Array declaration and initialization in Java - Time & Space Complexity
When we create and fill an array, it takes some time depending on how many items we add.
We want to know how the time needed grows as the array gets bigger.
Analyze the time complexity of the following code snippet.
int[] numbers = new int[5];
for (int i = 0; i < numbers.length; i++) {
numbers[i] = i * 2;
}
This code creates an array of 5 integers and fills it with values by doubling the index.
Identify the loops, recursion, array traversals that repeat.
- Primary operation: The for-loop that assigns values to each array element.
- How many times: It runs once for each element in the array, so 5 times here.

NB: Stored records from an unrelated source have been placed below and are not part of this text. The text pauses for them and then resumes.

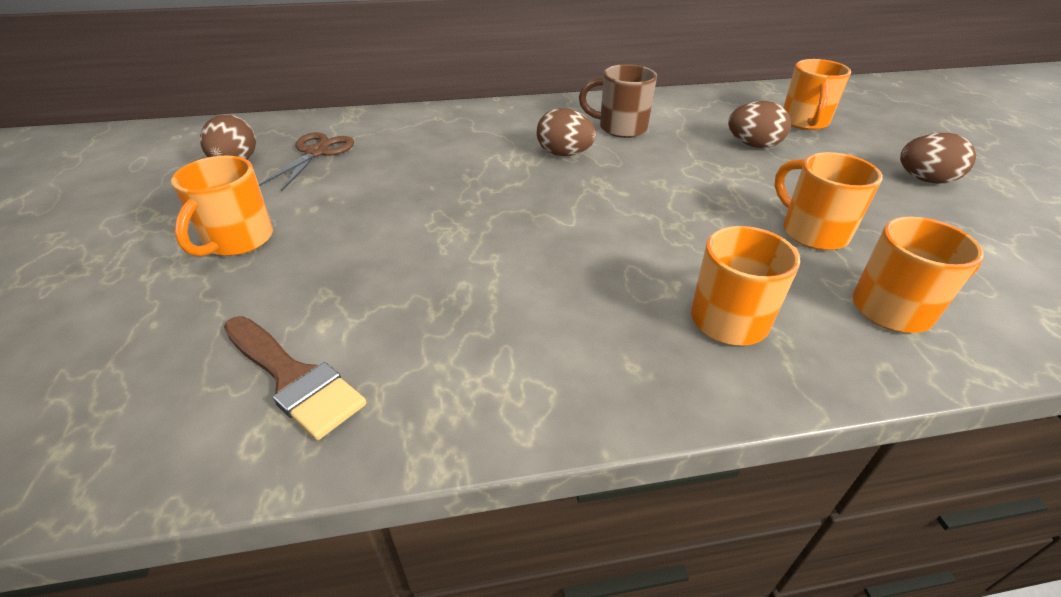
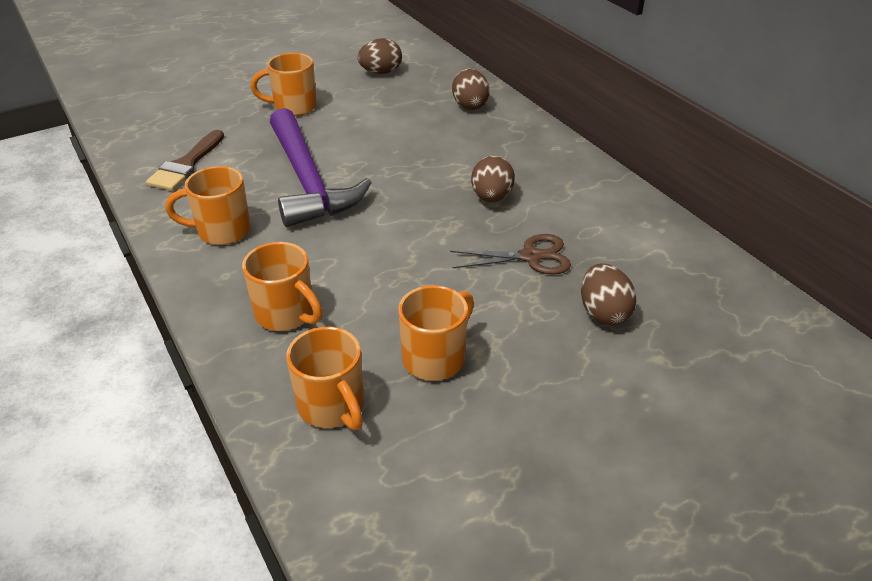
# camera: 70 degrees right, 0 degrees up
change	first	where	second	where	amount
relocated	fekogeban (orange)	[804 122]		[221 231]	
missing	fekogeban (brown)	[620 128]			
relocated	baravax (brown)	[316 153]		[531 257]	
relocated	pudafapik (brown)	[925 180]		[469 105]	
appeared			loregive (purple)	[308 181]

As the array size grows, the number of assignments grows the same way.
| Input Size (n) | Approx. Operations |
|---|---|
| 10 | 10 assignments |
| 100 | 100 assignments |
| 1000 | 1000 assignments |
Pattern observation: The time grows directly with the number of elements. Double the elements, double the work.
Time Complexity: O(n)
This means the time to fill the array grows in a straight line with the number of items.
[X] Wrong: "Creating an array is instant and does not depend on size."
[OK] Correct: While declaring an array reserves space quickly, initializing each element takes time that grows with the array size.
Understanding how array initialization time grows helps you explain performance clearly and shows you know how data structures work under the hood.
"What if we initialize the array with a fixed value instead of computing each element? How would the time complexity change?"